A meson is a type of hadron composed of one quark and one antiquark.
The commonest types of mesons are pions (pi mesons) and kaons (K mesons). These are also the only types of mesons which are long-lived enough to be seen directly by their tracks in a detector. More massive mesons with the same quark content but higher angular momentum (such the rho meson), as well as others containing one or more of the more massive quark types (such as the eta meson), are all very short lived. They have been found by studies of their decay products, but they decay too quickly to leave a track that can be detected.
Mesons can be positively or negatively charged, or electrically neutral. All are unstable with half-lives of ~10-8 second to ~10-23 second, and decay into stable particles. They are a major component of secondary cosmic rays.

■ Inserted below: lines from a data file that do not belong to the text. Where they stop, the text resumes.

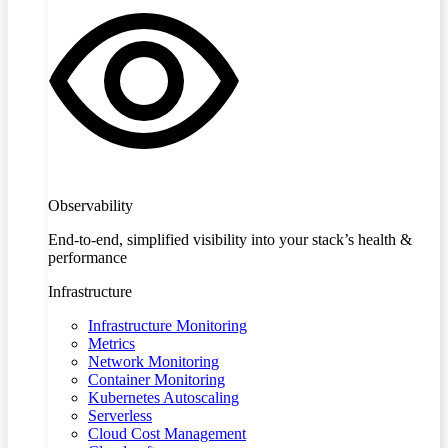
Observability
End-to-end, simplified visibility into your stack’s health &
performance
Infrastructure
Infrastructure Monitoring
Metrics
Network Monitoring
Container Monitoring
Kubernetes Autoscaling
Serverless
Cloud Cost Management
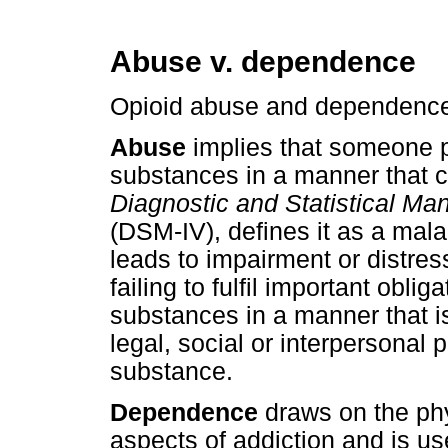
Abuse v. dependence
Opioid abuse and dependence r
Abuse
implies that someone pe
substances in a manner that
Diagnostic and Statistical Man
(DSM-IV), defines it as a mala
leads to impairment or distres
failing to fulfil important obli
substances in a manner that i
legal, social or interpersonal
substance.
Dependence
draws on the ph
aspects of addiction and is u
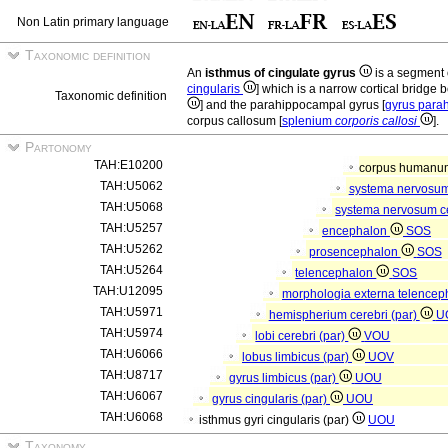
Non Latin primary language
Taxonomic definition
An
isthmus of cingulate gyrus
is a segment 
cingularis
] which is a narrow cortical bridge 
Taxonomic definition
] and the parahippocampal gyrus [
gyrus para
corpus callosum [
splenium
corporis callosi
].
Partonomy
TAH:E10200
corpus human
TAH:U5062
systema nervosu
TAH:U5068
systema nervosum c
TAH:U5257
encephalon
SOS
TAH:U5262
prosencephalon
SOS
TAH:U5264
telencephalon
SOS
TAH:U12095
morphologia externa telencep
TAH:U5971
hemispherium cerebri (par)
U
TAH:U5974
lobi cerebri (par)
VOU
TAH:U6066
lobus limbicus (par)
UOV
TAH:U8717
gyrus limbicus (par)
UOU
TAH:U6067
gyrus cingularis (par)
UOU
TAH:U6068
isthmus gyri cingularis (par)
UOU
Taxonomy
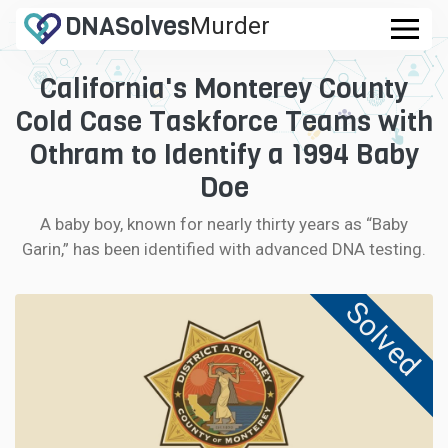
DNA
Solves
Murder
.com
California's Monterey County
CASES
Cold Case Taskforce Teams with
FAQ
Othram to Identify a 1994 Baby
Doe
HOW IT WORKS
A baby boy, known for nearly thirty years as “Baby
Garin,” has been identified with advanced DNA testing.
LOGIN
Solved
CONTRIBUTE DNA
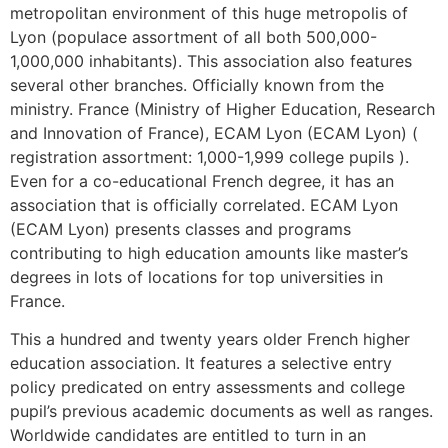
metropolitan environment of this huge metropolis of
Lyon (populace assortment of all both 500,000-
1,000,000 inhabitants). This association also features
several other branches. Officially known from the
ministry. France (Ministry of Higher Education, Research
and Innovation of France), ECAM Lyon (ECAM Lyon) (
registration assortment: 1,000-1,999 college pupils ).
Even for a co-educational French degree, it has an
association that is officially correlated. ECAM Lyon
(ECAM Lyon) presents classes and programs
contributing to high education amounts like master’s
degrees in lots of locations for top universities in
France.
This a hundred and twenty years older French higher
education association. It features a selective entry
policy predicated on entry assessments and college
pupil’s previous academic documents as well as ranges.
Worldwide candidates are entitled to turn in an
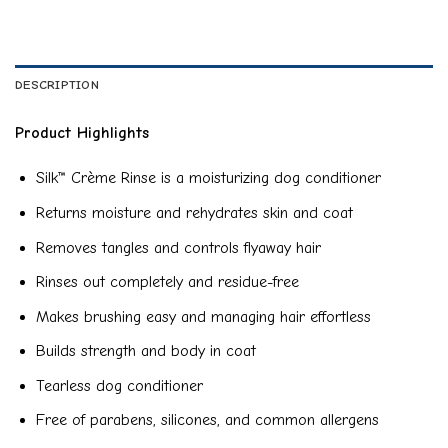
DESCRIPTION
Product Highlights
Silk™ Crème Rinse is a moisturizing dog conditioner
Returns moisture and rehydrates skin and coat
Removes tangles and controls flyaway hair
Rinses out completely and residue-free
Makes brushing easy and managing hair effortless
Builds strength and body in coat
Tearless dog conditioner
Free of parabens, silicones, and common allergens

Originally, a meson was considered to be any particle whose mass was between that of an electron and a proton. The name 'meson' was coined in 1939 by the Indian physicist H. J. Bhaba. Ironically, so-called mu-mesons, or muons, which were discovered before pions, kaons, or eta-mesons, are not mesons according to the modern definition but are actually leptons.
A D meson is a charmed meson, which is to say, any meson containing one charmed quark. There are three types of D meson: D+ (consisting of a charmed quark plus a down antiquark), D0 (a charmed quark plus an up antiquark), and D+s (a charmed quark plus a strange antiquark). D mesons were first observed at the Stanford Linear Accelerator Center in 1976 by G. Goldhaber and collaborators.